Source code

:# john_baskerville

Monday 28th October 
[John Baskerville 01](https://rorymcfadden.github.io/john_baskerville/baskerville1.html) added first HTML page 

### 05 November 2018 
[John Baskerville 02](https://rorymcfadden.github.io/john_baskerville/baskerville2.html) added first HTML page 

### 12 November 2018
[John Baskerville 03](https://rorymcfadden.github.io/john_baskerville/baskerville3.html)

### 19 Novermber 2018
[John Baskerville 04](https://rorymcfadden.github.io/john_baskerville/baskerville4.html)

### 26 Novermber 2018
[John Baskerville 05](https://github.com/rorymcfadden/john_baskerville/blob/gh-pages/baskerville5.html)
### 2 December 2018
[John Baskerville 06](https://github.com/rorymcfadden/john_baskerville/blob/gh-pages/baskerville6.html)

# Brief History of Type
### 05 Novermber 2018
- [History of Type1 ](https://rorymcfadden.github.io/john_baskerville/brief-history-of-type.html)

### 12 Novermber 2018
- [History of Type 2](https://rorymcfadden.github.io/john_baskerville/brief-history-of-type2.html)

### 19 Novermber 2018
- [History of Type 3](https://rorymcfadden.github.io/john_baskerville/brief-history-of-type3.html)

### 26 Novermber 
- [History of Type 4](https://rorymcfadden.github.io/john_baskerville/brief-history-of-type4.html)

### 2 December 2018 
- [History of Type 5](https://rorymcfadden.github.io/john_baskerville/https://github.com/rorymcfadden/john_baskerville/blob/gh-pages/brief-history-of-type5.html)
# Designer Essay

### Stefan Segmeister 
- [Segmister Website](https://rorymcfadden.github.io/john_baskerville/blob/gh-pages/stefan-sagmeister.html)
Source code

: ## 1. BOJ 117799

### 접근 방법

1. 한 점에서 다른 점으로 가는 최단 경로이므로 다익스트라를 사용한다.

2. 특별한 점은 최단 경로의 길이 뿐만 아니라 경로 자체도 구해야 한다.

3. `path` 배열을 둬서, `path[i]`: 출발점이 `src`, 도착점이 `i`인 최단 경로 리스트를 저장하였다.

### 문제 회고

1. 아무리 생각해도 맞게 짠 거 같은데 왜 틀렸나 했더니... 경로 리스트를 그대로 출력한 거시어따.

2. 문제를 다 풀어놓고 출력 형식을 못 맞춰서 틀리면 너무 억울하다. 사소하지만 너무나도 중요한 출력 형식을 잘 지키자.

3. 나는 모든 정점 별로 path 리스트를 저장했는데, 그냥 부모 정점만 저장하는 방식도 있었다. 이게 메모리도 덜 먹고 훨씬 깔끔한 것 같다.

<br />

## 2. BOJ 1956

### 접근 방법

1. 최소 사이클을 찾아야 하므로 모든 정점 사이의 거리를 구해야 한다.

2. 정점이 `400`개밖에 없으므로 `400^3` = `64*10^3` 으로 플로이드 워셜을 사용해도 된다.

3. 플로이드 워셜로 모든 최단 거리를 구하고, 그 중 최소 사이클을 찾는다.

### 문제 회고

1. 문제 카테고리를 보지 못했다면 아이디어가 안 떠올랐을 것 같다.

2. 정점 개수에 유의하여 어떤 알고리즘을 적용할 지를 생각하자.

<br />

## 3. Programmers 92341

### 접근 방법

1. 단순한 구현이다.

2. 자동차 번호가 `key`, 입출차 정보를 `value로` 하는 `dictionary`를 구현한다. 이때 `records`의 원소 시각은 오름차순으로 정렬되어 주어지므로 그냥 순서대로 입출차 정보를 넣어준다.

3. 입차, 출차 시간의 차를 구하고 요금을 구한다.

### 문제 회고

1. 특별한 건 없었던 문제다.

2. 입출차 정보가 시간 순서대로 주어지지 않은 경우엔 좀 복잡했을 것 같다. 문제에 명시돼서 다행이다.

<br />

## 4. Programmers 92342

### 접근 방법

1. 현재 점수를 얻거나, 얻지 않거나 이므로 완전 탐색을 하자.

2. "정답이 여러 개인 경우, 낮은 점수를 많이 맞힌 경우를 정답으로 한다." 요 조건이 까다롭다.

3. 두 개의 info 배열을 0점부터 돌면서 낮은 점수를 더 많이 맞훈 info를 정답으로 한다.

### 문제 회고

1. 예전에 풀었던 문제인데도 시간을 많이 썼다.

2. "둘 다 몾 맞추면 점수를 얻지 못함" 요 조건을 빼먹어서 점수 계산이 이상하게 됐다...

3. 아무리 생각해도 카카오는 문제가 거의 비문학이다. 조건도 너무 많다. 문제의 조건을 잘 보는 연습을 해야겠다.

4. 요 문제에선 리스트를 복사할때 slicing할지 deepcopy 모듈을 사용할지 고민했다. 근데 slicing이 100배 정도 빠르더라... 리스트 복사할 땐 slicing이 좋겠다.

- Task objective -
Repeat the listing above in full, exactly as given.

- Answer space -
Source code

:# john_baskerville

Monday 28th October 
[John Baskerville 01](https://rorymcfadden.github.io/john_baskerville/baskerville1.html) added first HTML page 

### 05 November 2018 
[John Baskerville 02](https://rorymcfadden.github.io/john_baskerville/baskerville2.html) added first HTML page 

### 12 November 2018
[John Baskerville 03](https://rorymcfadden.github.io/john_baskerville/baskerville3.html)

### 19 Novermber 2018
[John Baskerville 04](https://rorymcfadden.github.io/john_baskerville/baskerville4.html)

### 26 Novermber 2018
[John Baskerville 05](https://github.com/rorymcfadden/john_baskerville/blob/gh-pages/baskerville5.html)
### 2 December 2018
[John Baskerville 06](https://github.com/rorymcfadden/john_baskerville/blob/gh-pages/baskerville6.html)

# Brief History of Type
### 05 Novermber 2018
- [History of Type1 ](https://rorymcfadden.github.io/john_baskerville/brief-history-of-type.html)

### 12 Novermber 2018
- [History of Type 2](https://rorymcfadden.github.io/john_baskerville/brief-history-of-type2.html)

### 19 Novermber 2018
- [History of Type 3](https://rorymcfadden.github.io/john_baskerville/brief-history-of-type3.html)

### 26 Novermber 
- [History of Type 4](https://rorymcfadden.github.io/john_baskerville/brief-history-of-type4.html)

### 2 December 2018 
- [History of Type 5](https://rorymcfadden.github.io/john_baskerville/https://github.com/rorymcfadden/john_baskerville/blob/gh-pages/brief-history-of-type5.html)
# Designer Essay

### Stefan Segmeister 
- [Segmister Website](https://rorymcfadden.github.io/john_baskerville/blob/gh-pages/stefan-sagmeister.html)
Source code

: ## 1. BOJ 117799

### 접근 방법

1. 한 점에서 다른 점으로 가는 최단 경로이므로 다익스트라를 사용한다.

2. 특별한 점은 최단 경로의 길이 뿐만 아니라 경로 자체도 구해야 한다.

3. `path` 배열을 둬서, `path[i]`: 출발점이 `src`, 도착점이 `i`인 최단 경로 리스트를 저장하였다.

### 문제 회고

1. 아무리 생각해도 맞게 짠 거 같은데 왜 틀렸나 했더니... 경로 리스트를 그대로 출력한 거시어따.

2. 문제를 다 풀어놓고 출력 형식을 못 맞춰서 틀리면 너무 억울하다. 사소하지만 너무나도 중요한 출력 형식을 잘 지키자.

3. 나는 모든 정점 별로 path 리스트를 저장했는데, 그냥 부모 정점만 저장하는 방식도 있었다. 이게 메모리도 덜 먹고 훨씬 깔끔한 것 같다.

<br />

## 2. BOJ 1956

### 접근 방법

1. 최소 사이클을 찾아야 하므로 모든 정점 사이의 거리를 구해야 한다.

2. 정점이 `400`개밖에 없으므로 `400^3` = `64*10^3` 으로 플로이드 워셜을 사용해도 된다.

3. 플로이드 워셜로 모든 최단 거리를 구하고, 그 중 최소 사이클을 찾는다.

### 문제 회고

1. 문제 카테고리를 보지 못했다면 아이디어가 안 떠올랐을 것 같다.

2. 정점 개수에 유의하여 어떤 알고리즘을 적용할 지를 생각하자.

<br />

## 3. Programmers 92341

### 접근 방법

1. 단순한 구현이다.

2. 자동차 번호가 `key`, 입출차 정보를 `value로` 하는 `dictionary`를 구현한다. 이때 `records`의 원소 시각은 오름차순으로 정렬되어 주어지므로 그냥 순서대로 입출차 정보를 넣어준다.

3. 입차, 출차 시간의 차를 구하고 요금을 구한다.

### 문제 회고

1. 특별한 건 없었던 문제다.

2. 입출차 정보가 시간 순서대로 주어지지 않은 경우엔 좀 복잡했을 것 같다. 문제에 명시돼서 다행이다.

<br />

## 4. Programmers 92342

### 접근 방법

1. 현재 점수를 얻거나, 얻지 않거나 이므로 완전 탐색을 하자.

2. "정답이 여러 개인 경우, 낮은 점수를 많이 맞힌 경우를 정답으로 한다." 요 조건이 까다롭다.

3. 두 개의 info 배열을 0점부터 돌면서 낮은 점수를 더 많이 맞훈 info를 정답으로 한다.

### 문제 회고

1. 예전에 풀었던 문제인데도 시간을 많이 썼다.

2. "둘 다 몾 맞추면 점수를 얻지 못함" 요 조건을 빼먹어서 점수 계산이 이상하게 됐다...

3. 아무리 생각해도 카카오는 문제가 거의 비문학이다. 조건도 너무 많다. 문제의 조건을 잘 보는 연습을 해야겠다.

4. 요 문제에선 리스트를 복사할때 slicing할지 deepcopy 모듈을 사용할지 고민했다. 근데 slicing이 100배 정도 빠르더라... 리스트 복사할 땐 slicing이 좋겠다.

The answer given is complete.